3. Error Handling is Critical
Industrial networks can be noisy. Always implement:
- Connection retry logic
- Register read timeouts
- Data validation (sanity checks)
- Graceful degradation when some registers fail
4. Documentation Everything
Keep detailed notes of your discoveries. Create a register map with:
- Register addresses
- Data types and scaling
- Valid ranges
- Update frequencies
- Any quirks or special behavior
Beyond the Basics
Once you have basic communication working, you can extend the system:
- Database logging: Store historical data in InfluxDB or SQLite
- Web dashboard: Create a real-time monitoring interface
- Alerts: Notify when values exceed thresholds
- Integration: Connect with home automation systems
- Analysis: Generate reports on energy production and efficiency
The key is starting simple and building up complexity as needed.
Conclusion
Working with undocumented Modbus devices taught me that persistence pays off.

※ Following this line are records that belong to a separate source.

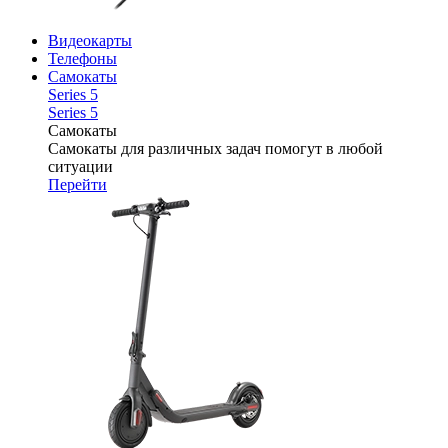
Видеокарты
Телефоны
Самокаты
Series 5
Series 5
Самокаты
Самокаты для различных задач помогут в любой
ситуации
Перейти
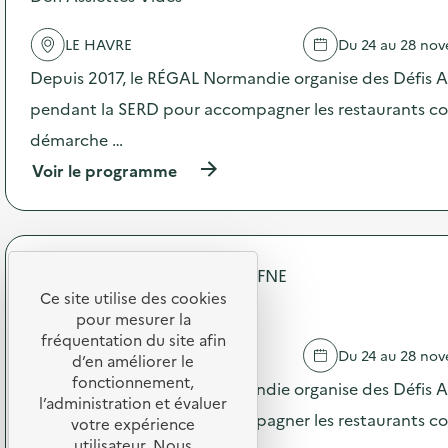
c
d
t
e
e
LE HAVRE
Du 24 au 28 no
l
d
'
Depuis 2017, le RÉGAL Normandie organise des Défis A
e
a
s
c
pendant la SERD pour accompagner les restaurants coll
s
t
m
démarche …
i
a
o
(
Voir le programme
r
n
à
t
:
p
p
D
r
h
é
o
o
f
p
n
FNE Normandie - Association FNE
i
o
e
A
Ce site utilise des cookies
s
Défi Assiettes Vides
s
s
pour mesurer la
d
,
s
e
fréquentation du site afin
v
i
LE HAVRE
Du 24 au 28 no
l
d’en améliorer le
i
e
'
fonctionnement,
e
Depuis 2017, le RÉGAL Normandie organise des Défis A
t
a
u
l’administration et évaluer
t
c
pendant la SERD pour accompagner les restaurants coll
x
votre expérience
e
t
o
utilisateur. Nous
s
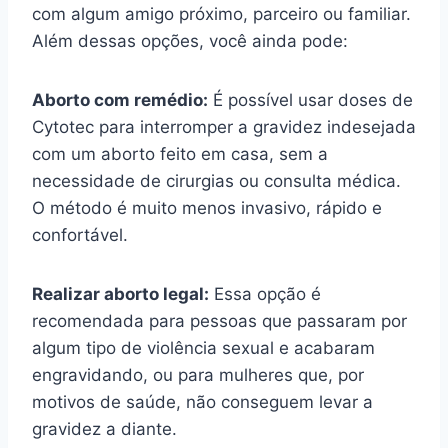
com algum amigo próximo, parceiro ou familiar.
Além dessas opções, você ainda pode:
Aborto com remédio:
É possível usar doses de
Cytotec para interromper a gravidez indesejada
com um aborto feito em casa, sem a
necessidade de cirurgias ou consulta médica.
O método é muito menos invasivo, rápido e
confortável.
Realizar aborto legal:
Essa opção é
recomendada para pessoas que passaram por
algum tipo de violência sexual e acabaram
engravidando, ou para mulheres que, por
motivos de saúde, não conseguem levar a
gravidez a diante.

What started as a favor for a friend became a deep dive into industrial protocols and reverse engineering. The combination of CLI tools for discovery and Python for automation proved powerful for taming an uncooperative German inverter.
The beauty of Modbus is its simplicity. Once you understand the basics, you can communicate with thousands of industrial devices. The challenge is often not the protocol itself, but discovering what each device actually exposes through its registers.